Bakın ben size daha acısını söyleyeyim;
Dağlık Karabağ’a gidip de, burası “ERMENİSTAN TOPRAĞIDIR” diyen sözümona Türk gazeteciler var ya, bunların patronlarının Azerbaycan’da milyonlarca dolarlık işleri var biliyor musunuz?

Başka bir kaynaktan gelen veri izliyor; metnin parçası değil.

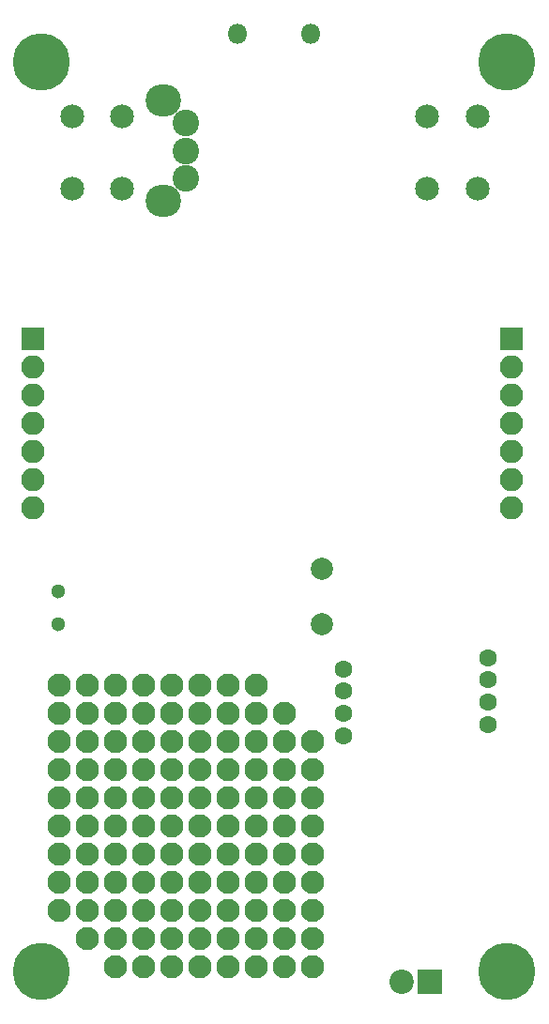
<source format=gbr>
G04 #@! TF.FileFunction,Soldermask,Bot*
%FSLAX46Y46*%
G04 Gerber Fmt 4.6, Leading zero omitted, Abs format (unit mm)*
G04 Created by KiCad (PCBNEW 4.0.6) date Sunday, August 26, 2018 'PMt' 12:51:50 PM*
%MOMM*%
%LPD*%
G01*
G04 APERTURE LIST*
%ADD10C,0.100000*%
%ADD11O,1.800000X1.800000*%
%ADD12C,2.000000*%
%ADD13C,1.300000*%
%ADD14R,2.200000X2.200000*%
%ADD15C,2.200000*%
%ADD16C,2.400000*%
%ADD17O,3.200000X2.900000*%
%ADD18R,2.100000X2.100000*%
%ADD19O,2.100000X2.100000*%
%ADD20C,1.600000*%
%ADD21C,5.162500*%
%ADD22C,2.100000*%
%ADD23C,2.150000*%
G04 APERTURE END LIST*
D10*
D11*
X136800000Y-54500000D03*
X130200000Y-54500000D03*
D12*
X137750000Y-102750000D03*
X137750000Y-107750000D03*
D13*
X114020747Y-107722398D03*
X114020747Y-104722398D03*
D14*
X147550000Y-139950000D03*
D15*
X145010000Y-139950000D03*
D16*
X125500000Y-65000000D03*
X125500000Y-67500000D03*
X125500000Y-62500000D03*
D17*
X123500000Y-69500000D03*
X123500000Y-60500000D03*
D18*
X111675000Y-81956000D03*
D19*
X111675000Y-84496000D03*
X111675000Y-87036000D03*
X111675000Y-89576000D03*
X111675000Y-92116000D03*
X111675000Y-94656000D03*
X111675000Y-97196000D03*
D18*
X154855000Y-81956000D03*
D19*
X154855000Y-84496000D03*
X154855000Y-87036000D03*
X154855000Y-89576000D03*
X154855000Y-92116000D03*
X154855000Y-94656000D03*
X154855000Y-97196000D03*
D20*
X139750000Y-111750000D03*
X139750000Y-113750000D03*
X139750000Y-115750000D03*
X139750000Y-117750000D03*
X152750000Y-110750000D03*
X152750000Y-112750000D03*
X152750000Y-114750000D03*
X152750000Y-116750000D03*
D21*
X112500000Y-139000000D03*
X154500000Y-139000000D03*
X112500000Y-57000000D03*
X154500000Y-57000000D03*
D22*
X114100000Y-113200000D03*
X116640000Y-113200000D03*
X119180000Y-113200000D03*
X121720000Y-113200000D03*
X124260000Y-113200000D03*
X126800000Y-113200000D03*
X129340000Y-113200000D03*
X131880000Y-113200000D03*
X114100000Y-115740000D03*
X116640000Y-115740000D03*
X119180000Y-115740000D03*
X121720000Y-115740000D03*
X124260000Y-115740000D03*
X126800000Y-115740000D03*
X129340000Y-115740000D03*
X131880000Y-115740000D03*
X134420000Y-115740000D03*
X114100000Y-118280000D03*
X116640000Y-118280000D03*
X119180000Y-118280000D03*
X121720000Y-118280000D03*
X124260000Y-118280000D03*
X126800000Y-118280000D03*
X129340000Y-118280000D03*
X131880000Y-118280000D03*
X134420000Y-118280000D03*
X136960000Y-118280000D03*
X114100000Y-120820000D03*
X116640000Y-120820000D03*
X119180000Y-120820000D03*
X121720000Y-120820000D03*
X124260000Y-120820000D03*
X126800000Y-120820000D03*
X129340000Y-120820000D03*
X131880000Y-120820000D03*
X134420000Y-120820000D03*
X136960000Y-120820000D03*
X114100000Y-123360000D03*
X116640000Y-123360000D03*
X119180000Y-123360000D03*
X121720000Y-123360000D03*
X124260000Y-123360000D03*
X126800000Y-123360000D03*
X129340000Y-123360000D03*
X131880000Y-123360000D03*
X134420000Y-123360000D03*
X136960000Y-123360000D03*
X114100000Y-125900000D03*
X116640000Y-125900000D03*
X119180000Y-125900000D03*
X121720000Y-125900000D03*
X124260000Y-125900000D03*
X126800000Y-125900000D03*
X129340000Y-125900000D03*
X131880000Y-125900000D03*
X134420000Y-125900000D03*
X136960000Y-125900000D03*
X114100000Y-128440000D03*
X116640000Y-128440000D03*
X119180000Y-128440000D03*
X121720000Y-128440000D03*
X124260000Y-128440000D03*
X126800000Y-128440000D03*
X129340000Y-128440000D03*
X131880000Y-128440000D03*
X134420000Y-128440000D03*
X136960000Y-128440000D03*
X114100000Y-130980000D03*
X116640000Y-130980000D03*
X119180000Y-130980000D03*
X121720000Y-130980000D03*
X124260000Y-130980000D03*
X126800000Y-130980000D03*
X129340000Y-130980000D03*
X131880000Y-130980000D03*
X134420000Y-130980000D03*
X136960000Y-130980000D03*
X114100000Y-133520000D03*
X116640000Y-133520000D03*
X119180000Y-133520000D03*
X121720000Y-133520000D03*
X124260000Y-133520000D03*
X126800000Y-133520000D03*
X129340000Y-133520000D03*
X131880000Y-133520000D03*
X134420000Y-133520000D03*
X136960000Y-133520000D03*
X116640000Y-136060000D03*
X119180000Y-136060000D03*
X121720000Y-136060000D03*
X124260000Y-136060000D03*
X126800000Y-136060000D03*
X129340000Y-136060000D03*
X131880000Y-136060000D03*
X134420000Y-136060000D03*
X136960000Y-136060000D03*
X119180000Y-138600000D03*
X121720000Y-138600000D03*
X124260000Y-138600000D03*
X126800000Y-138600000D03*
X129340000Y-138600000D03*
X131880000Y-138600000D03*
X134420000Y-138600000D03*
X136960000Y-138600000D03*
D23*
X119750000Y-61950000D03*
X119750000Y-68450000D03*
X115250000Y-61950000D03*
X115250000Y-68450000D03*
X151800000Y-61950000D03*
X151800000Y-68450000D03*
X147300000Y-61950000D03*
X147300000Y-68450000D03*
M02*

</source>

Az önce dedim, “Kardeşine öncelik” tanıyan Bakü’nün imkanlarından milyonlarca dolar kazanıyor bunların patronları.. Ve dolayısıyla, o paradan doyuruyor bunlar da karınlarını.. Rahmetli Anneannem hep derdi; “Yediğin çanağa tükürme” diye.. Bunların yaptığı bu, yedikleri çanağa tükürüyorlar.. Üzgünüm ama tükürük bezleri de, AKP ve Ermeni lobisiyle besleniyor.. Bu Ermeni lobisinin kalemlerini dikkatle takip edin.. Siz de, ey Türkiye
Gazeteciler Cemiyeti, Basın Konseyi.. “KARABAĞ’A KOBANİ’DEN BAKIN” diyen tüccar zihniyetin kalemşörlerine tepki verin.. Tepki verin ki adınızı hakedin..
AGOS Gazetesi’nde yazan Azerbaycanlı Arzu’yu savunduğunuz kadar, kendi Milletinizi ve kardeşinizi savunduğunuz günü gördüğümde, ölsem gam yemem..
Gelelim son cümleye;
Yukarıda alıntı yaptım, Türk yönetmen Fatih Akın’dan.. Ne diyordu; Ermeniler bu yüzleşmeyi bir Türk yönetmenden bekliyordu.
Dedim ya, işgalcinin ne beklediğiyle ilgilenmiyorum.. Ben başka bir şeyi bekliyorum;
KURT ATEŞİ.
Uyuyoruz dedim ama, uyumayanımız da var çok şükür.. Ahmet ŞAFAK, Nisan ayında vizyona girecek filmi için harıl harıl çalışıyor bu aralar.. Bir Türk meseleye nasıl bakar, nasıl bakmalı oradan öğreneceğiz..
Demem o ki ihtiyacımız;
Karabağ’a, Kobani üzerinden “KÜRT” bakışı değil, KARABAĞ’dan “KURT” bakışıdır.